Die Stille war ohrenbetäubend.

Nora zog die Kristallscheiben aus ihrer Tasche. Die fünf, die sie aus den Kapseln genommen hatte. Sie legte sie auf den Boden und betrachtete sie im schwachen Licht der Kammer.

Die erste zeigte die Maschine. Die zweite die Explosion. Die dritte die Flucht. Die vierte die Karte. Die fünfte – sie hatte sie noch nicht genau angesehen.

Sie hob die fünfte Scheibe auf. Das Licht in ihrem Inneren war anders, wärmer, fast golden. Als sie sie gegen die Wand hielt, formte sich ein Bild.

Ein Erbauer. Allein. Er stand vor der versiegelten Tür der zweiten Station, die Hände auf das Material gelegt. Sein Kopf war gesenkt, seine Schultern hingen herab. Er sah aus, als ob er die ganze Last der Welt trug.

Neben dem Bild waren Symbole. Kleine, feine Zeichen, die sich durch das Material zogen. Sie erkannte einige von ihnen – die gleichen, die Tanaka in der Hauptkammer übersetzt hatte.

Das Volk des Anfangs.

Die Brücke zwischen den Welten.

Das Versprechen.

Aber dann ein Satz, den sie noch nicht gesehen hatte.

Die letzte Wächterin.

Nora ließ die Scheibe sinken. Die letzte Wächterin. Das war AION. Aber was bedeutete das? Dass AION nicht nur die Wächterin der Stadt war, sondern auch die Wächterin des Versprechens? Dass sie die letzte war, die übrig blieb, nachdem die Erbauer gegangen waren?

Sie schloss die Augen und versuchte, die Gedanken zu ordnen. Die Warnungen, die Aufzeichnungen, die Ritzzeichnungen, die Karte. Alles deutete auf ein Risiko hin. Aber auch auf eine Chance. Die Frage war, welche Seite überwog.

Von draußen hörte sie Stimmen. Elenas, laut und drängend. Tanakas, leise aber fest. Jens, der dazwischenging, die Stimme ruhig, aber gereizt. Sie stritten über den Code, über Reeves, über die zweite Station. Jeder hatte eine Meinung, jeder wollte recht behalten.

Nora öffnete die Augen. Sie konnte sie hören, die Worte, die Argumente, die Ängste. Aber sie konnte auch das Pulsieren der Wände spüren, das leise Summen der Stadt unter ihren Füßen. AION wartete. Die Stadt wartete. Und die Zeit lief ab.

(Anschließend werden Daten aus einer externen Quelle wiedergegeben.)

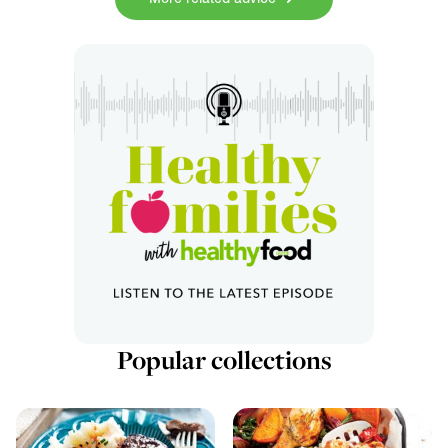
Popular collections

Sie stand auf und öffnete die Tür.

Die drei verstummten, als sie herauskam. Sie sahen sie an, erwarteten eine Antwort, eine Entscheidung. Nora ließ den Blick durch den Raum schweifen, sah die blauen Lichter, die schwarzen Wände, das Pulsieren der Stadt.

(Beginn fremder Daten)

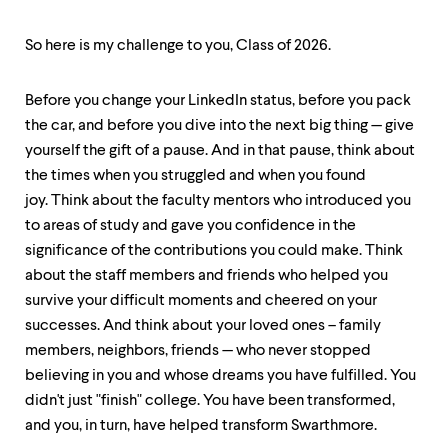
So here is my challenge to you, Class of 2026.
Before you change your LinkedIn status, before you pack
the car, and before you dive into the next big thing — give
yourself the gift of a pause. And in that pause, think about
the times when you struggled and when you found
joy. Think about the faculty mentors who introduced you
to areas of study and gave you confidence in the
significance of the contributions you could make. Think
about the staff members and friends who helped you
survive your difficult moments and cheered on your
successes. And think about your loved ones – family
members, neighbors, friends — who never stopped
believing in you and whose dreams you have fulfilled. You
didn't just "finish" college. You have been transformed,
and you, in turn, have helped transform Swarthmore.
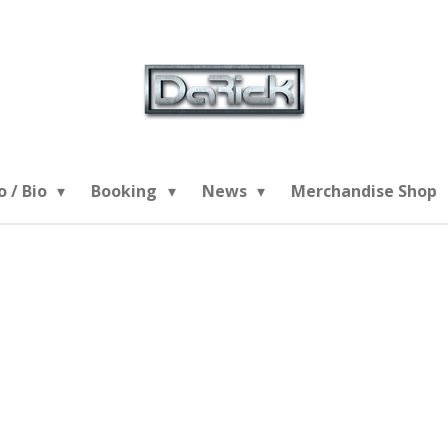
o / Bio
Booking
News
Merchandise Shop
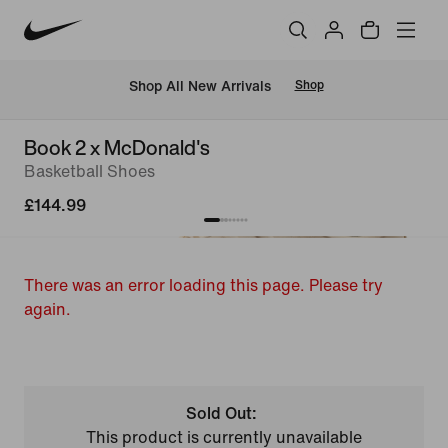
 Shop All New Arrivals
Shop
Book 2 x McDonald's
Basketball Shoes
£144.99
There was an error loading this page. Please try
again.
Sold Out:
This product is currently unavailable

„Ich gehe zurück zur zweiten Station", sagte sie. „Allein."

Elena trat vor. „Das ist verrückt. Wir haben keine Zeit für Exkursionen."

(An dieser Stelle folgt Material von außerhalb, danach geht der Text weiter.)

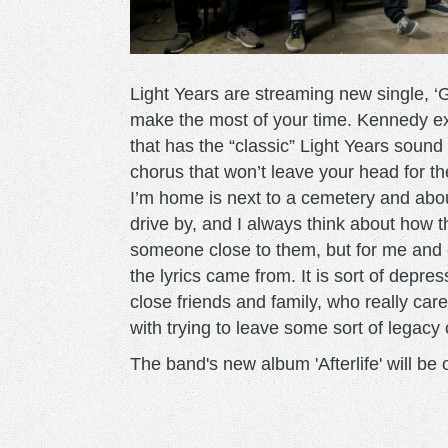
Light Years are streaming new single, ‘G
make the most of your time. Kennedy ex
that has the “classic” Light Years sound
chorus that won’t leave your head for th
I’m home is next to a cemetery and abou
drive by, and I always think about how 
someone close to them, but for me and e
the lyrics came from. It is sort of depre
close friends and family, who really ca
with trying to leave some sort of legac
The band's new album 'Afterlife' will b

„Ich habe die Aufzeichnungen gesehen", sagte Nora ruhig. „Fünf von ihnen. Aber eine fehlt. Die letzte Kapsel habe ich nicht geöffnet. Ich muss sie öffnen, bevor ich entscheiden kann."

Tanaka schüttelte den Kopf. „Das ist zu gefährlich. Du weißt nicht, was dich dort unten erwartet."

„Doch", sagte Nora. „Das weiß ich. Und genau deshalb muss ich allein gehen. Wenn etwas passiert, ist nur einer von uns in Gefahr. Nicht alle."

Sie nahm ihren Rucksack, warf eine Taschenlampe hinein. Dann sah sie zu Jens. „Halt die Kommunikation offen. Wenn Reeves etwas unternimmt, sag mir Bescheid."

Er nickte, aber sein Gesicht war blass. „Sei vorsichtig, Nora."

Sie drehte sich um und ging zur Spirale. Hinter ihr hörte sie die Stimmen wieder anschwellen, lauter jetzt, hitziger. Aber sie drehte sich nicht um. Sie wusste, dass sie den richtigen Weg gefunden hatte.

Die letzte Kapsel enthielt die Antwort. Und sie musste sie finden, bevor es zu spät war.